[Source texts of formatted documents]
----
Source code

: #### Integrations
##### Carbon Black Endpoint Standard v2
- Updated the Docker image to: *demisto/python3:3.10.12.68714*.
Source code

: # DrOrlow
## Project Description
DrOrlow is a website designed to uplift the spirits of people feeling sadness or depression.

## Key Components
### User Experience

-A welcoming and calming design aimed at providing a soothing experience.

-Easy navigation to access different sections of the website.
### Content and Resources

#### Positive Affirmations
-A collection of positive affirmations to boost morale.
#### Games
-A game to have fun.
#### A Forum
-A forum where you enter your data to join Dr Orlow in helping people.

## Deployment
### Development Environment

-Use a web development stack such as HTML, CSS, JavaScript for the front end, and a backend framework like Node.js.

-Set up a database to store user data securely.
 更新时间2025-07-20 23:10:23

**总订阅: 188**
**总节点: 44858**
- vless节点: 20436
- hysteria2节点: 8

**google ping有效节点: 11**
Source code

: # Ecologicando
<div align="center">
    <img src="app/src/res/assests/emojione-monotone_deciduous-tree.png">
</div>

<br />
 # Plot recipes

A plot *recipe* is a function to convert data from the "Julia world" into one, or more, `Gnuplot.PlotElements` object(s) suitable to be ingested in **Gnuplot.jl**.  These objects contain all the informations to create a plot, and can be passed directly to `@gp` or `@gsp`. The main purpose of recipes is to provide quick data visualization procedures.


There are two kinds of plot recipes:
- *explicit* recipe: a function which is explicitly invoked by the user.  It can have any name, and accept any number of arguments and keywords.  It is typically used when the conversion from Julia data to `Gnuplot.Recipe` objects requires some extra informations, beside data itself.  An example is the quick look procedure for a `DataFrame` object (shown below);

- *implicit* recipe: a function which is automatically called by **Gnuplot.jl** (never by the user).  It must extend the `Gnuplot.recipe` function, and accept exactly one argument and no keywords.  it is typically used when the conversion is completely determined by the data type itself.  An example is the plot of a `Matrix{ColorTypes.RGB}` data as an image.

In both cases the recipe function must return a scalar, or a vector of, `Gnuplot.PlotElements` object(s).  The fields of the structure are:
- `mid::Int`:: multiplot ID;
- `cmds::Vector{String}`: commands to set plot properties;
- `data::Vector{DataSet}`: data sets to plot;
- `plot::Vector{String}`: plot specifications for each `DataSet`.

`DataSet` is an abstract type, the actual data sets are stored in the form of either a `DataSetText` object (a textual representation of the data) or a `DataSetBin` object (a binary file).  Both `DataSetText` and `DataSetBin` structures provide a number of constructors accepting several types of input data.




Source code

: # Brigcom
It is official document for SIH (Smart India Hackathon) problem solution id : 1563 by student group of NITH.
----
Instruction:
From the records above, copy each line where the word "number" can be found.

Completed task:
- *explicit* recipe: a function which is explicitly invoked by the user.  It can have any name, and accept any number of arguments and keywords.  It is typically used when the conversion from Julia data to `Gnuplot.Recipe` objects requires some extra informations, beside data itself.  An example is the quick look procedure for a `DataFrame` object (shown below);
`DataSet` is an abstract type, the actual data sets are stored in the form of either a `DataSetText` object (a textual representation of the data) or a `DataSetBin` object (a binary file).  Both `DataSetText` and `DataSetBin` structures provide a number of constructors accepting several types of input data.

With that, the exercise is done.